Today, people have the option to celebrate Valentine’s Day with loved ones, or to celebrate not having a significant other, or even to protest against the garish commercialism that has come to represent the holiday. But in 1929, Valentine’s Day was the bloody climax of Chicago’s notorious gang war between George “Bugs” Moran and the infamous Al Capone.
Both gang leaders ran their bootlegging operations out of Chicago. Illegal liquor was big money, and the rivals fought for control of the booze business — and therefore millions of dollars in profits — in the Windy City.
On February 14, 1929, five of Moran’s men, an optometrist friend of Moran’s crew named Reinhardt Schwimmer, and a mechanic were waiting for an arranged shipment of booze in a garage on the North Side of Chicago. Moran himself was scheduled to be there, but as he was pulling up, he saw men dressed as police officers entering the garage and, thinking it was an alcohol raid, left. It turned out that being fashionably late would save his life.

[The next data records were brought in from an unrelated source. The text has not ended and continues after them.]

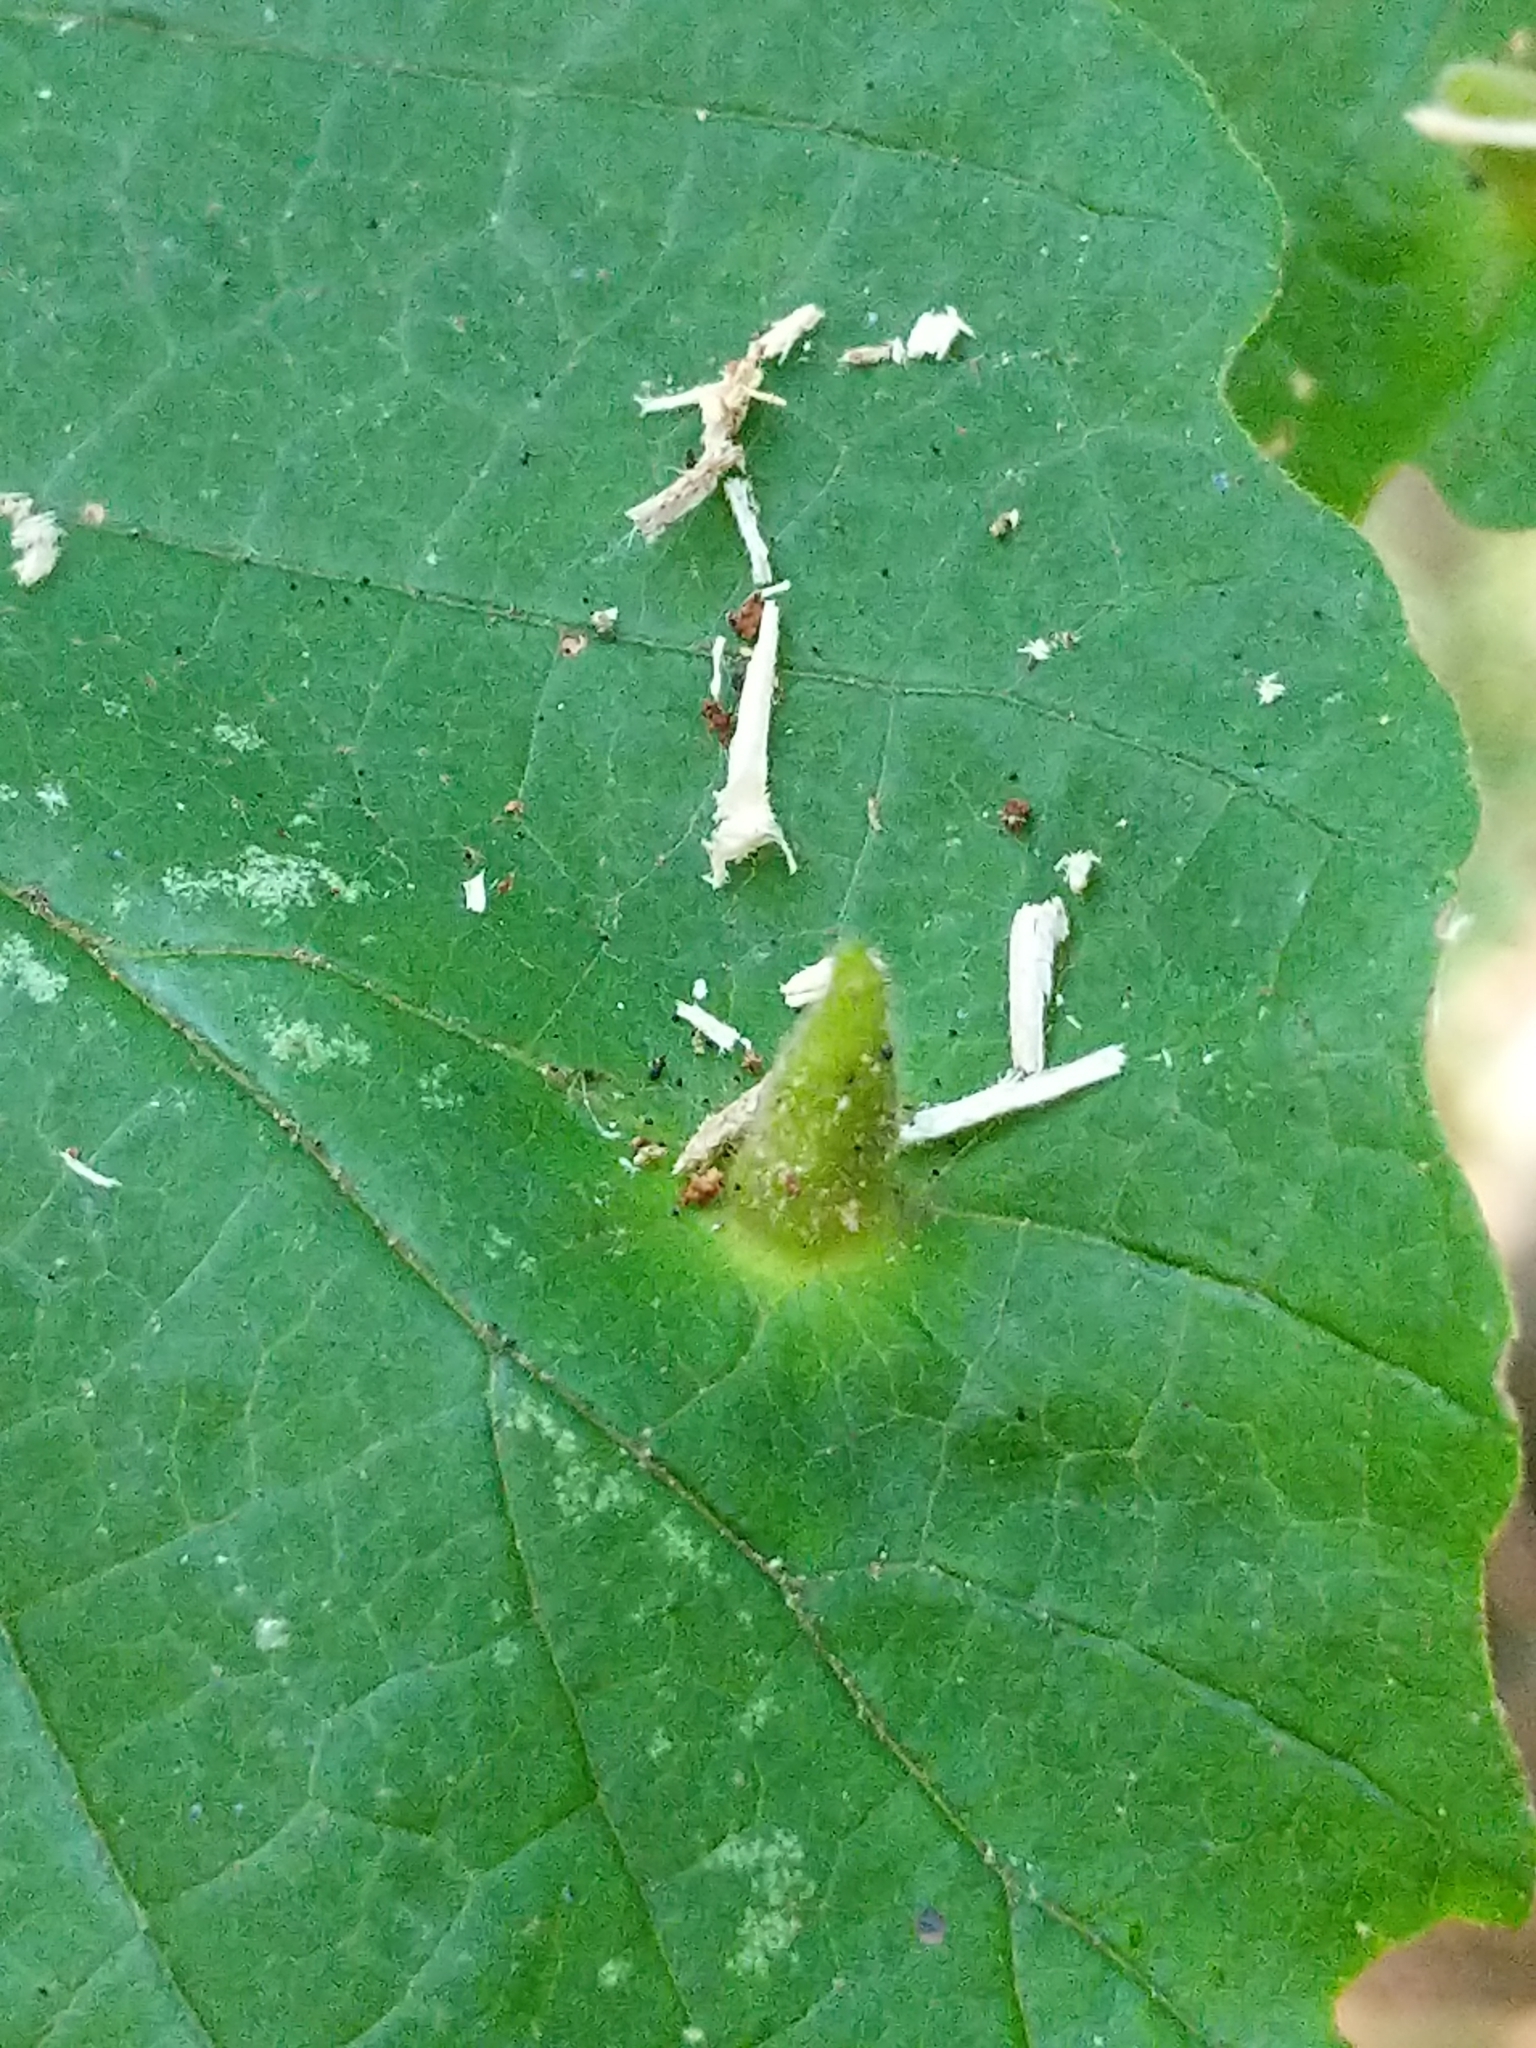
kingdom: Animalia
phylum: Arthropoda
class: Insecta
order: Hemiptera
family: Aphididae
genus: Hormaphis
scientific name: Hormaphis hamamelidis
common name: Witch-hazel cone gall aphid
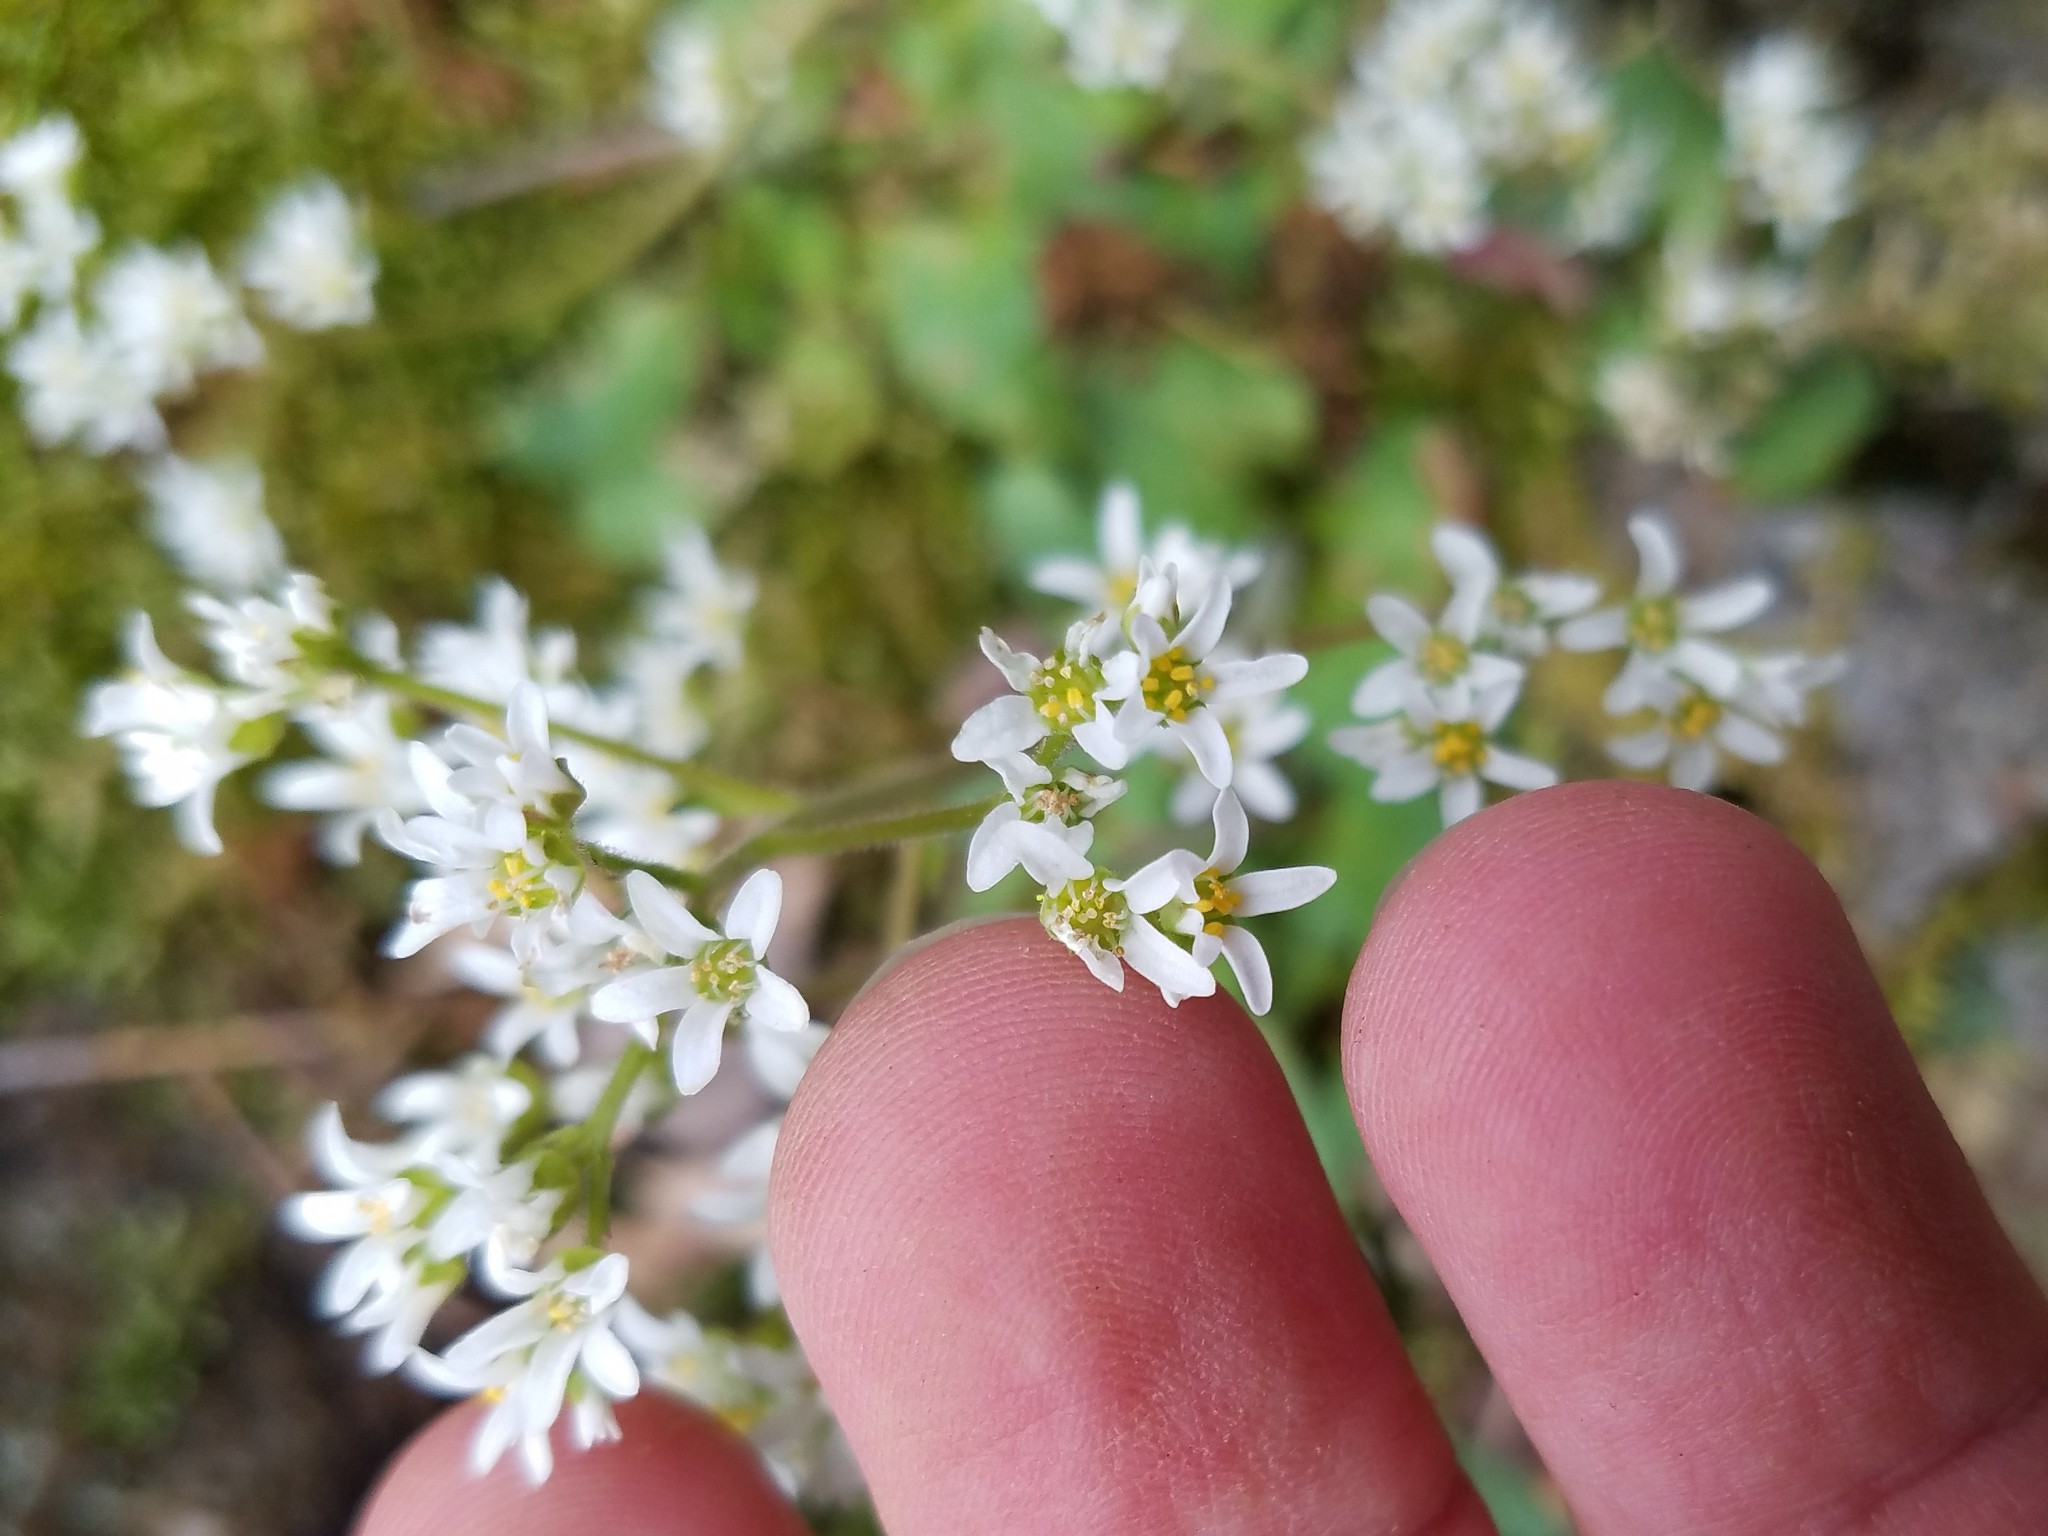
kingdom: Plantae
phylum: Tracheophyta
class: Magnoliopsida
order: Saxifragales
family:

Inside of the garage, four men, two dressed as police officers, had the seven men in the garage line up facing against the wall. The men dressed as police were not police, but rather Capone’s hitmen, who were likely trying to target Moran himself. They fired more than 160 machine gun rounds, executing the men on the spot.
When the actual police arrived, Frank Gusenberg, one of the gang members who was shot, was still clinging to life. He refused to talk, allegedly responding to the question of who shot him with, “No one, nobody shot me.”
The bloody event marked the beginning of the end for organized crime’s unchallenged romp through Chicago as law enforcement began cracking down on gang activity. No one, however, went to trial for the seven murders of the St. Valentine’s Day Massacre.